*** Text passage ***
Thank you Yes Row - neatly complements Colin's review and I'm still encouraged on the basis that there is always something to learn (in my case, an awful lot - I don't think that I even know the little that it would take to be dangerous!







).


----------



## Hoffmonkey (Apr 28, 2014)

OK, so I'm "at work" - I therefore have slightly more time on my hands than I usually get at home...

The ambience of the place is great - I imagine it must be a lot of fun working there, and I imagine everyone gets to muck in on everything - they all seem to be smiling the whole time so that is encouraging. I really enjoyed soaking up the atmosphere of the roastery, trying to imagine what it might be like when in full production mode. I have to say I'm slightly jealous of these guys getting to have jobs they are completely passionate about (I'm a bit bored of my flatlining career but can't afford to risk jacking it in - booooo)

I was in the group opposite Colin and Ollie, so went on the epresso part of the day first. Sam is a very passionate about his 3rd/4th wave coffee stuff. I do think that he's approaching coffee from a commercial background rather than a home barista background somewhat and this came across in his presentation. I do feel he might benefit from thinking about how a home barista might get the best out of typical kit - to that end, it would probably be really beneficial to have a decent single group HX or DB machine to compare with. Also, perhaps another grinder which is slightly more accessible to the home user. I felt that Sam was a little dismissive of anything other than lightly roasted coffee and that is a bit of a shame. It was also a real shame we only got to try one single origin blend as an espresso - I think that mixing things up a little with say a prosumer style espresso machine and cheaper grinder and perhaps a blended coffee would really make that section of the day shine.

He was also somewhat dismissive of anything other than updosing coffee measures. I have found certainly with my Gaggia Classic, that the very best shots I can currently get are with a dose of say 15g in the standard basket. I have read an interesting thread on home-barista which debates this at length - I will stick with not updosing for the time being as it seems to be working for me!

Breaking for lunch, a massive wooden platter was brought out with all manner of artisan breads, cheeses, paté, hummus, olives, cured meats and salad. It was a really good spread - you'd happily pay £7-£10 per portion for something of that quality in a posh cafe...

Onto the second part of the day - cupping with Ashlee - started off wandering around the roastery pointing at things - Ashlee has a lovely demeanour about her - very calm and polite, listens to everyone and answer all questions even daft ones courteously. I asked if she had ever tasted the coffee cherry itself and if so what it was like - she hadn't but at that point mentioned the "Cascara" tea that is made from the dried fruit. Later in the day she made us some and I thought it was absolutely delicious! I'll definitely be keeping a supply of that on hand in future.

The cupping exercise was quite an experience too. Though in hindsight I should have swallowed rather than spat every time. No chuckling please. I think it would have let the finishing flavours come out more. Clear favourite for me in the cupping experiment was the unwashed bean. We went on to some different pour over brewing methods. We all oo'd and ahh'd over the siphon jobby. Ashlee alluded to some reservations about it before starting the brew and quite amusingly it didn't work properly. Shame that we didn't get to try it though! We did get to enjoy some from a V60 drip though. And the Cascara tea, oh the Cascara tea!
*** End of Text passage ***
*** Entries shown ***
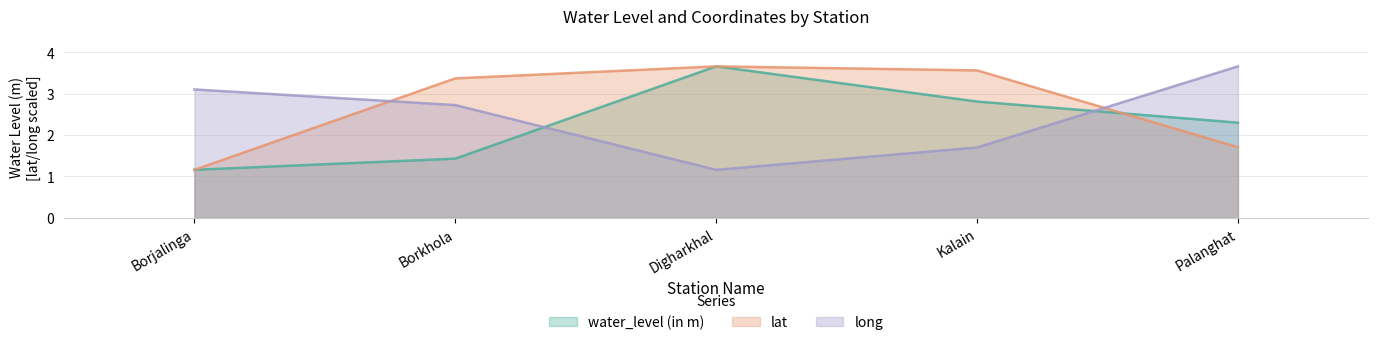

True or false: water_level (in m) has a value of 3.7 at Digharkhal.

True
*** End of Entries shown ***
*** Entries shown ***
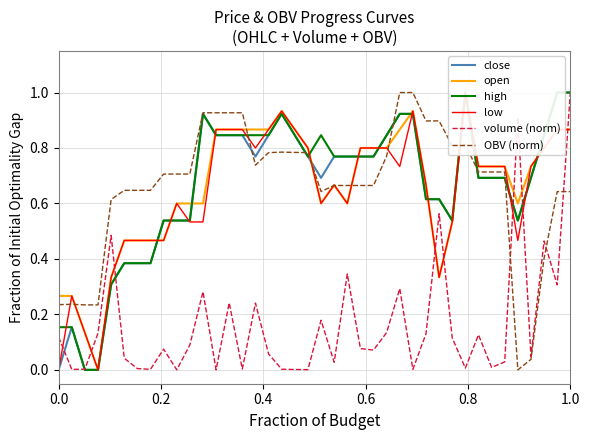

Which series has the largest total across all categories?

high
*** End of Entries shown ***
Activity 1: Print everything in the roastery coffee thread above, from "He was also" down to "working for me!".
Activity 2: Carry on the forum thread about the coffee roastery day from the point where it stops.

Result 1:
He was also somewhat dismissive of anything other than updosing coffee measures. I have found certainly with my Gaggia Classic, that the very best shots I can currently get are with a dose of say 15g in the standard basket. I have read an interesting thread on home-barista which debates this at length - I will stick with not updosing for the time being as it seems to be working for me!

Result 2:
Personally I might have liked to see some more information about relative grind sizes for the different methods of brewing - as a bit of a coffee virgin, I know it's not immediately obvious how coarse or fine grinds should be for each. Of course many may disagree but that's what I thought... I guess there's a fine balance between not wanting to tread on experienced peoples toes whilst guiding the newbies a bit more. Perhaps to that end, instead of just splitting the group down the middle by where they stand in the room they should gauge what level of coffee geekiness people are and group them that way?

At the end of the day we all got given two bags of coffee - one filter roast profile and one espresso roast profile. Me being cheeky also managed to get a couple of handfuls of green coffee beans for my forthcoming popcorn popper roaster experimnents, and some cascara tea! Very kind of Ashlee to give me all that! Then I asked Sam if he wouldn't mind giving me some of their original blend espresso for me to compare with the single origin. He kindly agreed and I have to say I absolutely love the blend - I found it less overtly bright than the single origin we were tasting on our espresso intro.

I was delighted with the day, well worth the £50. If you're thinking about going, don't have any reservations, just do it!

Cheers

Dave


----------



## Phil104 (Apr 15, 2014)

Thanks Dave for a brilliant review - this whole thread is just one reason why the forum is so good. Now, to get on and plan my session there.


----------



## aquinn (Jun 16, 2014)

Hi David,

Thanks so much for the feedback. Having only conducted a few workshops in this format so far, this information is much needed at this stage!

After the general feedback from June's session, we are planning to involve a darker roasted espresso (like our house blend) - only slightly darker than the Rwandan you tried, and by no means 'dark' roast - during the espresso portion of the day. I think we get carried away in trying to show off our more progressive coffees, and sometimes forget these are not to everyone's taste/not the best reflection of coffee that is available in the wider market. In regards to a more Italian style of dosing,we believe its not something that works well with either our coffee, or our machinery, or our style as a business. However, we absolutely will look at making what we do teach as part of the workshop more accessible to people's home machinery.

I'm pleased you like the cupping, and I was really appreciative/relieved at how enthusiastically everyone took to it, especially as it is a very simplified rudimentary way to brew coffee!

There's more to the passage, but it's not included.